╭──
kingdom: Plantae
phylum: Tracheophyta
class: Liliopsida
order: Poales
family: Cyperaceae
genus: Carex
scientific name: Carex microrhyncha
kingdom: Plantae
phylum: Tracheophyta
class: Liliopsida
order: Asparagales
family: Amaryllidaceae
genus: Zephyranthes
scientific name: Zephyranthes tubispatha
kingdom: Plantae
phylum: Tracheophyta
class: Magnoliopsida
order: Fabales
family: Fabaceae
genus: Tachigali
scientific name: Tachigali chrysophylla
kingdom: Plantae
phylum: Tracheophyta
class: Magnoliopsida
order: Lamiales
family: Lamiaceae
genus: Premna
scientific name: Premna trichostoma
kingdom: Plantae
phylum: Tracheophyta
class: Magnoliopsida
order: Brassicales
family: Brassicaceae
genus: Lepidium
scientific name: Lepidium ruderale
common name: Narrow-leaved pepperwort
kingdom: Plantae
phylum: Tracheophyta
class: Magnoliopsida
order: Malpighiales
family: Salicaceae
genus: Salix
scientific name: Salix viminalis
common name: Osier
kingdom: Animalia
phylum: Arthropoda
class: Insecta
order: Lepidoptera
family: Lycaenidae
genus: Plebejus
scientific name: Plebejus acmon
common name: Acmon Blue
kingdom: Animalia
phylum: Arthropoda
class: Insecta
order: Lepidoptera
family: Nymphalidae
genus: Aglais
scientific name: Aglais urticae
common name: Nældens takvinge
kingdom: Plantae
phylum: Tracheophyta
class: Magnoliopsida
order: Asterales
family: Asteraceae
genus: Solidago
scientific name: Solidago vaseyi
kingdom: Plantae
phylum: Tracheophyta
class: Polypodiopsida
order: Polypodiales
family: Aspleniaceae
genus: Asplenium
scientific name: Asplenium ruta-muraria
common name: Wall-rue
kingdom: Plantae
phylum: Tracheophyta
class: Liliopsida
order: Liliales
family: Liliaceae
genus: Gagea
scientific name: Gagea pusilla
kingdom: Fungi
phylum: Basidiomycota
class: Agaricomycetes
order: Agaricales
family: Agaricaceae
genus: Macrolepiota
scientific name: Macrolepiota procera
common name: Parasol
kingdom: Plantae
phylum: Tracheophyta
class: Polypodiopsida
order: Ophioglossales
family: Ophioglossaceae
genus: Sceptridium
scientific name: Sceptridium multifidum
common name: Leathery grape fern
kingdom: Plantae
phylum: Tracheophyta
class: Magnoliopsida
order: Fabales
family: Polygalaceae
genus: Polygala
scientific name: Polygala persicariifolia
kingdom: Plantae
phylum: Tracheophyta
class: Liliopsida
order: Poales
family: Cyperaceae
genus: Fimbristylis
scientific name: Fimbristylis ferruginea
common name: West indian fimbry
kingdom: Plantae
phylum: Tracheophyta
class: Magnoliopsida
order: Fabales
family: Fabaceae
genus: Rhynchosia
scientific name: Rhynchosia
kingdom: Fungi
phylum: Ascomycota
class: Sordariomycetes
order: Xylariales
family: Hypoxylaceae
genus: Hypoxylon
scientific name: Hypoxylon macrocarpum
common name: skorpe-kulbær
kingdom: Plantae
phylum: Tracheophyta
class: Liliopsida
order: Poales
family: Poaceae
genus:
╰──
WHAT TO PRODUCE
Recast the items above, from the start through the line with "genus: Tachigali", as a two-column CSV with the headers rank and name. Give one row per item, with its text under rank and its answer under name, each in its own quoted field and with line breaks turned into spaces.

EXERCISE SOLUTION
rank,name
"kingdom:","Plantae"
"phylum:","Tracheophyta"
"class:","Liliopsida"
"order:","Poales"
"family:","Cyperaceae"
"genus:","Carex"
"scientific name:","Carex microrhyncha"
"kingdom:","Plantae"
"phylum:","Tracheophyta"
"class:","Liliopsida"
"order:","Asparagales"
"family:","Amaryllidaceae"
"genus:","Zephyranthes"
"scientific name:","Zephyranthes tubispatha"
"kingdom:","Plantae"
"phylum:","Tracheophyta"
"class:","Magnoliopsida"
"order:","Fabales"
"family:","Fabaceae"
"genus:","Tachigali"